E’ roba orribile ma è sbagliato il tempo verbale: era roba orribile, dato che la verve tra razzismo ed heavy metal di De Angelis non gli è tornata come la febbre quartana, è solo che oggi scavare nel passato di ognuno è molto più facile. Anche se la questione del candelabro Nazi più di qualche dubbio lo legittima. (Leggi qui: Top e Flop, i protagonisti di venerdì 25 agosto 2023).

Meloni “coatta” e la ricerca della macchia

Giorgia Meloni

E perciò corroborare una tesi antecedente con elementi ex post ma antecedenti l’antefatto è un’alchimia scema che viene molto meglio, posto che ci sia un’agenzia disposta a sollevare un caso-bis.

Un po’ come se a Giorgia Meloni si contestasse il fatto di essere stata protagonista di una canzonetta dei tempi di Azione Studentesca. Nel 1998 i rocchettari celtici degli Aurora le cantavano “Coatto antico ma quanto quanto sei coatto. Anche se hai quegli occhi da cerbiatto. Mi guardi e sorridi con i tuoi occhioni. Ma quando serve c’hai i coglioni quadri”. Nulla di razzista in quelle strofe, per carità, ma il sugo è quello.

E’ il sugo di una sinistra che a furia di riesumare e a volte impalcare miti negativi vorrebbe far credere di aver assolto alla sua mission primeva. De Angelis ha spiegato che oggi a rileggere quelle parole prova “imbarazzo e orrore”, ma non è servito. Non al punto da far desistere ad esempio la consigliera regionale del Lazio e coordinatrice della Segreteria nazionale Pd, Marta Bonafoni dal dire la sua.

Bonafoni all’attacco: “I nuovi particolari”

Marta Bonafoni

“L’ex leader del gruppo fascio-rock 270 bis non fa in tempo a fare pubblica ammenda per i suoi ex ideali nazisti che giurava di aver relegato ad un passato che non può cancellare, che si vengono oggi a scoprire nuovi particolari raccapriccianti”. Cosa non va? Non la la parola “Scoprire“: non è roba nuova per “caricare” le esternazioni su Bologna.

E in chiosa: “Solamente qualche mese fa, nella sua pagina di Instagram, compare la foto di un candelabro che sembrerebbe rievocare le gesta del criminale di guerra Heinrich Himmler’. Il pelo e contropelo, meglio di lei lo ha fatto l’ex deputato Emanuele Fiano, che ha avuto il padre sopravvissuto ai campi di sterminio.

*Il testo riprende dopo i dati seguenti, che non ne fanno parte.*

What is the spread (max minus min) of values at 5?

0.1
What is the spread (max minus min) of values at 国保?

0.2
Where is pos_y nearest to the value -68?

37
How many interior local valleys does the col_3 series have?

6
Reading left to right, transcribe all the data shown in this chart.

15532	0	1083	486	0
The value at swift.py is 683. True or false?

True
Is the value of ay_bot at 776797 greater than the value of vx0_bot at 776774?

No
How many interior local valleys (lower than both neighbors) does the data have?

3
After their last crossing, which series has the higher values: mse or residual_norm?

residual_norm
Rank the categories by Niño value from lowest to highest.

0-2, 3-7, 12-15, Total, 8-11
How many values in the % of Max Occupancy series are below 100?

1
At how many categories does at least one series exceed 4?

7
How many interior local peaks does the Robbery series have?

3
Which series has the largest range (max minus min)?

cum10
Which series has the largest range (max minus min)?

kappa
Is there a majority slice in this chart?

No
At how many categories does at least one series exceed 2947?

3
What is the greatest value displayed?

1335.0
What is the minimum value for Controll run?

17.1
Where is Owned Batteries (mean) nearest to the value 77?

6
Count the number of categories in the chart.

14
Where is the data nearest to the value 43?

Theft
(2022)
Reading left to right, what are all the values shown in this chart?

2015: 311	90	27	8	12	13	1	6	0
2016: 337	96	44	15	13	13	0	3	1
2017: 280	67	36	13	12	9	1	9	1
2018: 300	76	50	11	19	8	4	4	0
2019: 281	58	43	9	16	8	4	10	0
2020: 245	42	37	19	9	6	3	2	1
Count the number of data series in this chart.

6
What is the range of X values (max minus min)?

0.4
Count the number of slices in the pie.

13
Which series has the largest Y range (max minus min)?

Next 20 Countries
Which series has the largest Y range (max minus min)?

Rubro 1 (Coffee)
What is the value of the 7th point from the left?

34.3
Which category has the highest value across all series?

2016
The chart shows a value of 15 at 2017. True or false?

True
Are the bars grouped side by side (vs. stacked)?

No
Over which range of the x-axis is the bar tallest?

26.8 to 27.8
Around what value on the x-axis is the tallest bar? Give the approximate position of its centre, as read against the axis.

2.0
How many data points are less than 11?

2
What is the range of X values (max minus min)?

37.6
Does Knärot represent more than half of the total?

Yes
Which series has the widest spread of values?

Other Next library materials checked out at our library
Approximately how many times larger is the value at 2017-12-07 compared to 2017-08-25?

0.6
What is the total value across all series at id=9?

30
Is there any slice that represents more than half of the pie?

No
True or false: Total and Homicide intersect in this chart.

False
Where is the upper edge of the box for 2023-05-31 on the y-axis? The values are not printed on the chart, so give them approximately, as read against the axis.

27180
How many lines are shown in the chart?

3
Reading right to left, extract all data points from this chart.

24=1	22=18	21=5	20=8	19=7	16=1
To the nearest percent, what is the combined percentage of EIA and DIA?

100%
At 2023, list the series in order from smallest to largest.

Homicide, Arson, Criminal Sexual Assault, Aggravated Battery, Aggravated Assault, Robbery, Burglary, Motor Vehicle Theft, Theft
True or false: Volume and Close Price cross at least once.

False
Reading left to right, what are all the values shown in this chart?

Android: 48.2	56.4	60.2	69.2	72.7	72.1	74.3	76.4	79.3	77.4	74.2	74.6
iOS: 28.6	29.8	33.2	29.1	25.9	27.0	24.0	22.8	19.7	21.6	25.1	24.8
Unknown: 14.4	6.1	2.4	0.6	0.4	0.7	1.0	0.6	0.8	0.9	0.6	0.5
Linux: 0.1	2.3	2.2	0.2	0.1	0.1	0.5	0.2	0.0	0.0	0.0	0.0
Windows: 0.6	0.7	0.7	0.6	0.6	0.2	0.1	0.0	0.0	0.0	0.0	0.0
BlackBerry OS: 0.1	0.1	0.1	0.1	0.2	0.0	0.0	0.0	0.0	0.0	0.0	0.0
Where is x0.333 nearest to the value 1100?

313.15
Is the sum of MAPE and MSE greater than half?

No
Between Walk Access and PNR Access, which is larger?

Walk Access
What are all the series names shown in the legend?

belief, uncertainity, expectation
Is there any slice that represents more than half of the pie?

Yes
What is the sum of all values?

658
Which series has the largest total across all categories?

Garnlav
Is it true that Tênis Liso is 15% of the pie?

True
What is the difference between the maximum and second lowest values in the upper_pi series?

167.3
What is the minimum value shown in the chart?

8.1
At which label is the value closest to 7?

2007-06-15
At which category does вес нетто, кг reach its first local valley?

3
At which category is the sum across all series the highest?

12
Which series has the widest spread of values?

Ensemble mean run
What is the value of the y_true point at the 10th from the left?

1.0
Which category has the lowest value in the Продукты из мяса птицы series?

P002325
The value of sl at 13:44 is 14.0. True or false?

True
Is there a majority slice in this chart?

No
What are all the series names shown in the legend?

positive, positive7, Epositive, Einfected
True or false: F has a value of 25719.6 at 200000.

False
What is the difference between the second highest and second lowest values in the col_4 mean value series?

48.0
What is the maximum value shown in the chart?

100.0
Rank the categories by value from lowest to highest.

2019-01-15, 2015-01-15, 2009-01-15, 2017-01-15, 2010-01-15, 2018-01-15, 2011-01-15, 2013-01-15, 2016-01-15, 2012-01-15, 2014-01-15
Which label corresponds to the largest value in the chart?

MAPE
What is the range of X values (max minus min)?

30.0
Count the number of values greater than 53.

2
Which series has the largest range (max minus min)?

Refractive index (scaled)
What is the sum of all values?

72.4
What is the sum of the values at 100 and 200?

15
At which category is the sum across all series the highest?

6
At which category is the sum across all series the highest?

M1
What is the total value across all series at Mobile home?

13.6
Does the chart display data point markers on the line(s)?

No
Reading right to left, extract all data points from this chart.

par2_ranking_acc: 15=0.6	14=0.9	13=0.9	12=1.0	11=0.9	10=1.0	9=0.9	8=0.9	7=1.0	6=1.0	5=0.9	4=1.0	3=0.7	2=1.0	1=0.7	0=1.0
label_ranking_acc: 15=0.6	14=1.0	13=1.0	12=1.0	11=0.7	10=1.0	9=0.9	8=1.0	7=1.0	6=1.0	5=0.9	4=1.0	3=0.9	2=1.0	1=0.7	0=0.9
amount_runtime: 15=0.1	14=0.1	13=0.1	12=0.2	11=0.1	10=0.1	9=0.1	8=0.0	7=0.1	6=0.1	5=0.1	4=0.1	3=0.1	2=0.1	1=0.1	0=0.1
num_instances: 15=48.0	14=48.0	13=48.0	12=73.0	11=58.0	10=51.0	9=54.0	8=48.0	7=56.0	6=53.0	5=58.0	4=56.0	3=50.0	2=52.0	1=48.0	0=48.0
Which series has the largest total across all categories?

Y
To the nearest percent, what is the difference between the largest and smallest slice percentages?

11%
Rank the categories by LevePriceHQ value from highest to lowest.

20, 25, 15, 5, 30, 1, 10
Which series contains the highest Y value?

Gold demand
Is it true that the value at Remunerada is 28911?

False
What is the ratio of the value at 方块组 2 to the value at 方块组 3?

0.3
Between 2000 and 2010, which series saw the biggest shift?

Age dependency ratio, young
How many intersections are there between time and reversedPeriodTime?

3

Lì il problema non è il candelabro ma la sua accensione in una particolare data che ha un ben preciso significato nazi.

Anche a contare le aberrazioni certe che il tema rimette in gioco, se fatta come Fiano ha senso, fatta come la fa Bonafoni è caccia al pelo, poco da fare: ed è caccia grossa e grossolana al tempo stesso.

La stessa caccia che oggi ha permesso al generale Vannacci ma con meccanismo converso, in positivo, di essere molto più delle sue qualità militari e di diventare esattamente quello che sperava di diventare. Con le librerie che decidendo di non vendere il suo libro e che facendolo sapere in orgasmo etico lo fanno vendere ancora di più da quelle che hanno deciso di venderlo in fregola opposta.

Un caso, un Cape Canaveral di notorietà che alla fine ha prodotto un solo vero sconcio: far diventare un libro brutto un mezzo best seller. Brutto ma utile. Utile a lui, utile a tutti. Utile ad un’Italia che cerca moventi per litigare e mai motivi per crescere. Poco colta, rissosa e senza speranza.